M. Belot, par exemple, voit dans l’utile le qualificatif général de toutes les fins auxquelles nous tendons, un concept par conséquent sans intérêt aucun pour la philosophie[1]. Cela revient à dire que le plaisir que nous retirons de nos actions se proportionne à l’intensité du désir qui a déterminé celles-ci. Et il suffit de présenter la thèse sous cette forme pour qu’on aperçoive aussitôt combien elle est insoutenable.

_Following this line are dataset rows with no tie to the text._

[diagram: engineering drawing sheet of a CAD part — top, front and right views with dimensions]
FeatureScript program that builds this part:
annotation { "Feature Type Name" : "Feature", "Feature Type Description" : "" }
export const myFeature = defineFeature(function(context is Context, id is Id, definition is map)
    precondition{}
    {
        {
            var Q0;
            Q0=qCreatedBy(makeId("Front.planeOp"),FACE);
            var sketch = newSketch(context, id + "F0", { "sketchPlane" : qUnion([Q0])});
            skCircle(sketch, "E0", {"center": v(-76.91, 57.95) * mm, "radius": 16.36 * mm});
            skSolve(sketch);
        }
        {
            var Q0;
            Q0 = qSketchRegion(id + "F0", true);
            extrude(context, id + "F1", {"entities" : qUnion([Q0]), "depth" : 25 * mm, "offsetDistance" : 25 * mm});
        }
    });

Moins éloignée que la précédente de la vérité est à coup sûr cette thèse que tant de philosophes ont adoptée — en particulier les fondateurs de l’utilitarisme moderne — : à savoir que l’homme fait toujours ce qui lui semble devoir lui procurer le plus de plaisir. Cette thèse constitue l’ « hédonisme psychologique », qu’il faudrait distinguer, d’après Sidgwick, de l’ « hédonisme éthique »[2]. A vrai dire, l’hédonisme « éthique », si on le justifie comme j’ai fait tantôt, est lui aussi, considéré dans son fondement, un hédonisme « psychologique » : c’est sur la constatation que le moi réfléchi ne peut pas refuser de vouloir le plaisir que j’ai assis le principe hédonistique pratique. Mais cet hédonisme psychologique est différent de celui dont Sidgwick parlait : autre chose est vouloir nécessairement le plaisir quand on se préoccupe d’agir raisonnablement, autre chose est le vouloir, le chercher toujours.

  1. En quête d’une morale positive, Revue de métaphysique, 1905, pp. 52-53.
  2. Voir les Lectures on the ethics of Green, Londres, Macmillan, 1902, I, 7, pp. 102-105.